What makes the case one about citizenship of the Union is that while all this was going on, the couple had two children, born in Belgium, who both acquired Belgian nationality by birth. One might well ask: How does this make the matter one about EU citizenship – is it not a case which falls outside EU law as it is wholly internal to one Member State? This is exactly what the eight Member States which intervened in the case argued. But the ECJ held otherwise.

The operative part of the judgment is surprisingly short – only 10 paragraphs. This may indicate that there was much disagreement among the judges about the legal issues. On the positive side, this means the case is very clear and there is no space for ambiguity. The key and startling findings of the ECJ are as follows:

The case of the Zambrano family is a matter of EU law as the children are Belgian nationals, and therefore also EU citizens, living in Belgium;
Directive 2004/38 does not apply to them as it only applies to EU citizens who move and reside in another Member State;
The rights of the two Zambrano children, who are EU citizens, comes directly from Article 20 TFEU (citizenship of the Union);
Those rights include:
o The right to live in Belgium (para 40 and 41);
o The right of residence for their third country national parents (both of them it would seem) to live in Belgium with them as this is necessary for the children who are EU citizens to enjoy their rights as citizens of the Union (para 42 and 43);
o The right to a work permit for the third country national parents to support the children (as otherwise they might all have to leave the state on ground of penury) (para 44).


There is no mention of the EU Charter of Fundamental Rights or the ECHR. These rights for third country nationals derive directly and exclusively from Article 20 TFEU – citizenship of the European Union.
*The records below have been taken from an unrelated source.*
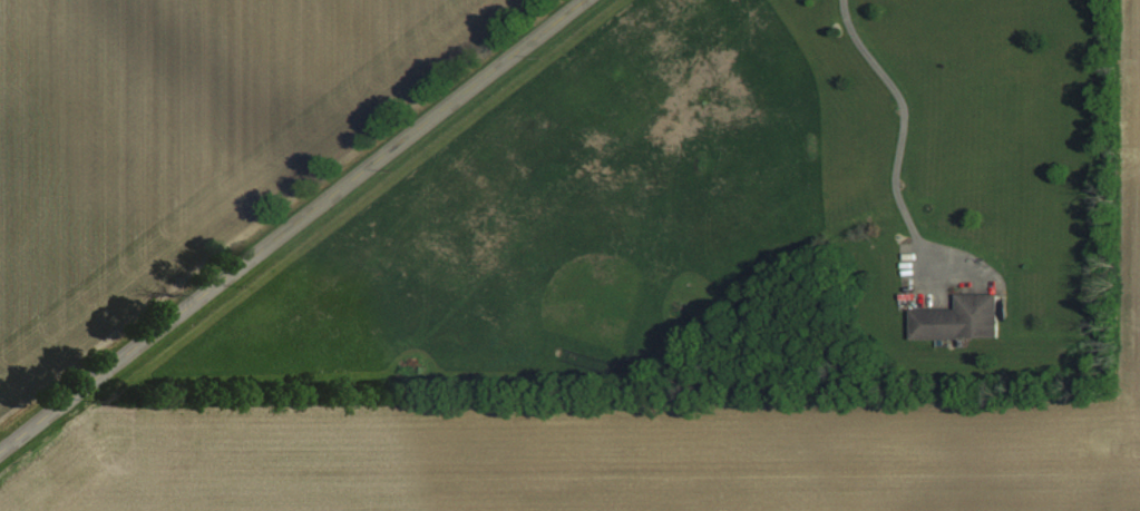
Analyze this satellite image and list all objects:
road: (900, 113)
road: (290, 224)
building: (959, 320)

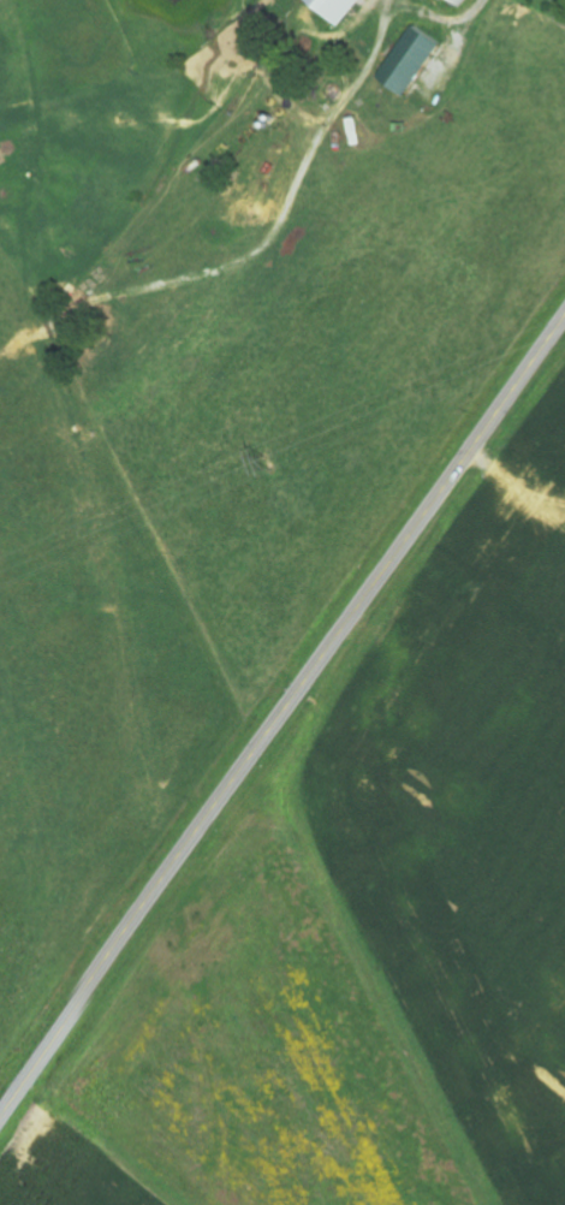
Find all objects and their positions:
building: (463, 2)
building: (344, 9)
building: (417, 61)
road: (282, 717)

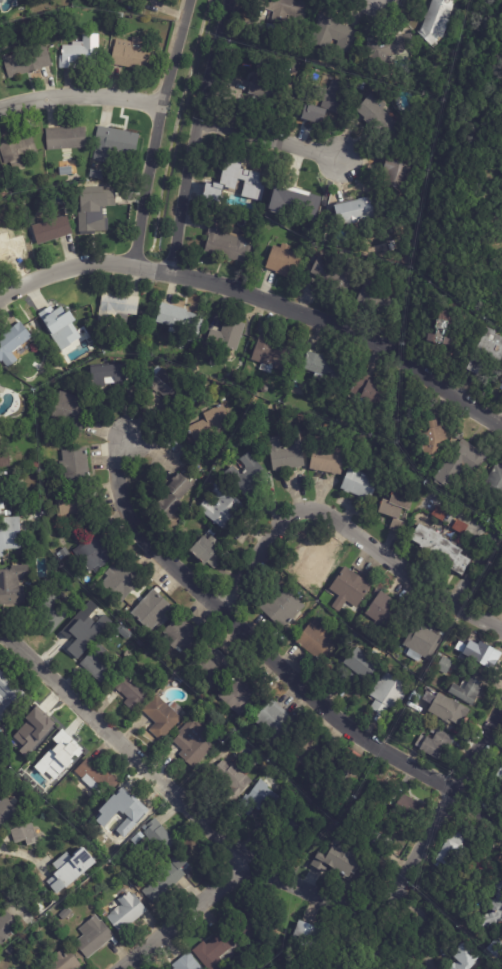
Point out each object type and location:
building: (1, 2)
building: (284, 8)
building: (120, 15)
building: (437, 21)
building: (270, 30)
building: (333, 33)
building: (388, 51)
building: (80, 53)
building: (132, 54)
building: (26, 61)
building: (289, 68)
building: (265, 88)
building: (362, 88)
road: (78, 97)
building: (335, 99)
building: (381, 121)
building: (501, 127)
road: (152, 131)
building: (500, 133)
road: (196, 135)
building: (66, 138)
road: (273, 138)
building: (118, 141)
building: (17, 150)
building: (65, 171)
building: (95, 175)
building: (240, 176)
building: (396, 183)
building: (215, 201)
building: (232, 205)
building: (295, 205)
building: (354, 212)
building: (96, 218)
building: (52, 230)
building: (323, 239)
building: (224, 242)
building: (8, 249)
building: (284, 262)
road: (81, 268)
building: (335, 275)
building: (376, 300)
building: (115, 308)
building: (143, 313)
building: (181, 321)
building: (65, 324)
road: (345, 328)
building: (445, 330)
building: (227, 336)
building: (12, 344)
building: (491, 346)
building: (273, 354)
building: (325, 367)
building: (476, 368)
building: (109, 377)
building: (168, 389)
building: (264, 389)
building: (371, 392)
building: (222, 399)
building: (70, 412)
building: (209, 426)
building: (242, 427)
building: (435, 441)
building: (286, 453)
building: (328, 457)
building: (4, 459)
building: (460, 464)
building: (75, 465)
building: (248, 476)
building: (360, 482)
building: (494, 484)
building: (3, 490)
building: (175, 498)
building: (72, 502)
building: (221, 508)
building: (396, 510)
building: (440, 514)
building: (460, 527)
building: (172, 530)
road: (349, 530)
building: (9, 533)
building: (478, 541)
building: (442, 549)
building: (207, 551)
building: (64, 552)
building: (95, 552)
building: (315, 568)
building: (121, 580)
building: (12, 584)
building: (349, 590)
building: (85, 594)
building: (282, 607)
building: (50, 609)
building: (152, 610)
building: (385, 612)
building: (124, 631)
building: (181, 633)
building: (76, 634)
building: (351, 640)
building: (316, 641)
building: (423, 641)
building: (146, 651)
building: (128, 654)
building: (484, 655)
road: (276, 659)
building: (100, 664)
building: (445, 666)
building: (208, 667)
building: (357, 670)
building: (180, 679)
building: (131, 690)
building: (467, 692)
building: (239, 694)
building: (388, 695)
building: (9, 696)
building: (416, 709)
building: (454, 714)
building: (162, 716)
building: (274, 720)
building: (34, 726)
building: (192, 744)
building: (437, 746)
building: (63, 751)
building: (306, 751)
road: (129, 752)
building: (352, 758)
building: (500, 774)
building: (96, 778)
building: (233, 779)
building: (332, 780)
building: (261, 799)
building: (407, 806)
building: (7, 811)
building: (121, 816)
building: (297, 830)
building: (272, 832)
building: (27, 837)
building: (376, 837)
building: (157, 840)
building: (453, 849)
building: (175, 854)
road: (26, 857)
building: (339, 861)
building: (69, 869)
building: (483, 873)
building: (162, 881)
road: (350, 907)
building: (494, 910)
building: (126, 912)
building: (65, 913)
building: (104, 914)
building: (6, 925)
building: (253, 928)
building: (93, 936)
building: (314, 937)
building: (496, 948)
building: (9, 950)
building: (218, 950)
building: (465, 957)
building: (64, 961)
building: (187, 963)
building: (370, 967)

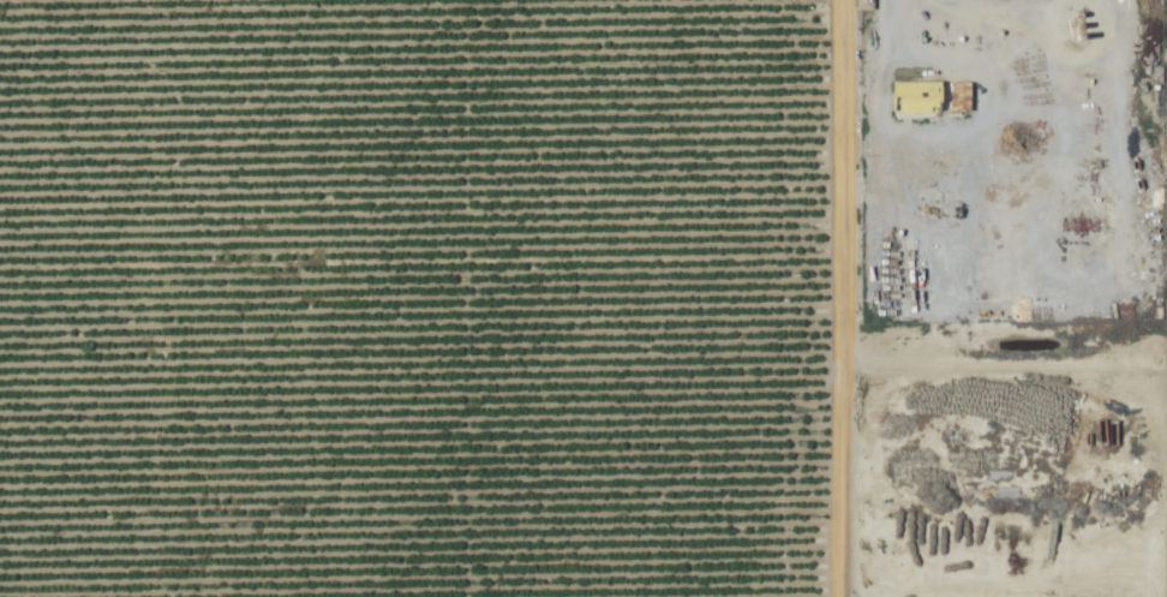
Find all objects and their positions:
building: (861, 4)
building: (914, 97)
building: (956, 98)
road: (850, 298)

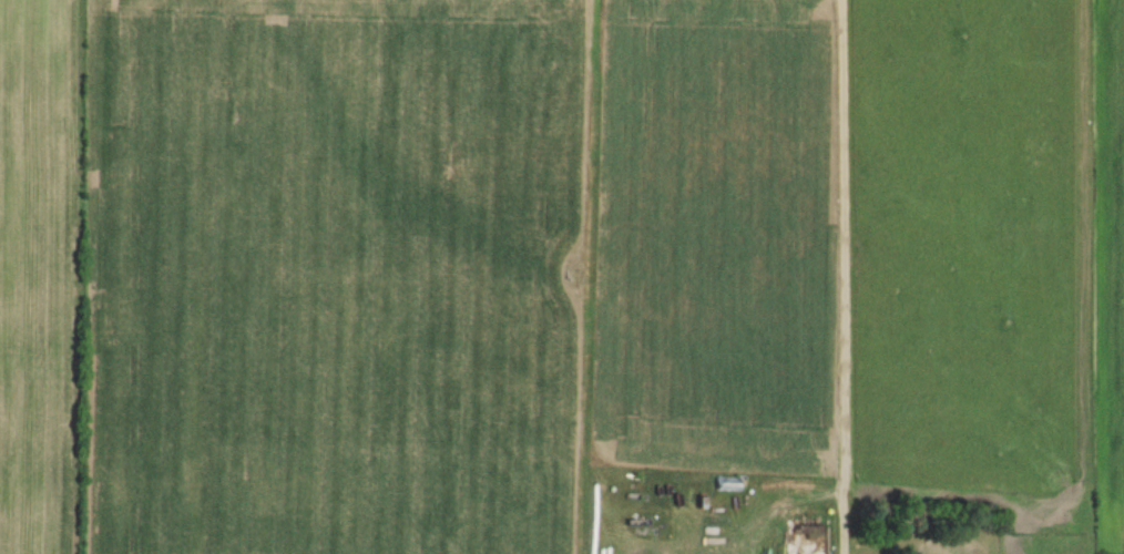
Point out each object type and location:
crop: (467, 232)
crop: (969, 248)
crop: (1100, 251)
crop: (42, 269)
road: (841, 277)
What does this mean? There are two immediate consequences:

Any third country national family which includes at least one dependent minor child who is an EU citizen, even if that child is the citizen of the state where the family lives, is entitled to rely on the EU child’s rights under Article 20 TFEU to a residence right in that state. There is no clarity on the form of the residence right.
The third country national family members of a dependent minor who is an EU citizen, even where that child is a national of the state where the family lives, are entitled to work permits.

Both these rights for third country national family members are based on the principle that the dependent minor with EU citizenship might have to leave the territory of the Union in order to accompany his or her parents, if they were not allowed to reside and work to support the child.

From this logic some corollary issues arise:

When is a child not a dependent minor child? In the ECJ’s judgment C-480/08 Teixeira interpreting Article 12 Regulation 1612/68, the Court found for the purposes of that provision, according to which a child is defined as dependent and under 21 for the purposes of education rights, that denying the right after the child passed the upper age limit would deprive the right of its force (para 82) and that even adult children may need the presence of their parents to successfully access their education rights. This line of argument could be applied by analogy;
The same Teixeira judgment found that access to social welfare benefits for the parent was consistent with caring for the (adult) child in education;
Does the logic also apply to a third country national spouse and other family members? There does not seem to be any obvious reason why the argument should be any different, if the third country national family member were a spouse rather than a child. The ECJ will have a chance to address this issue in the pending McCarthy case.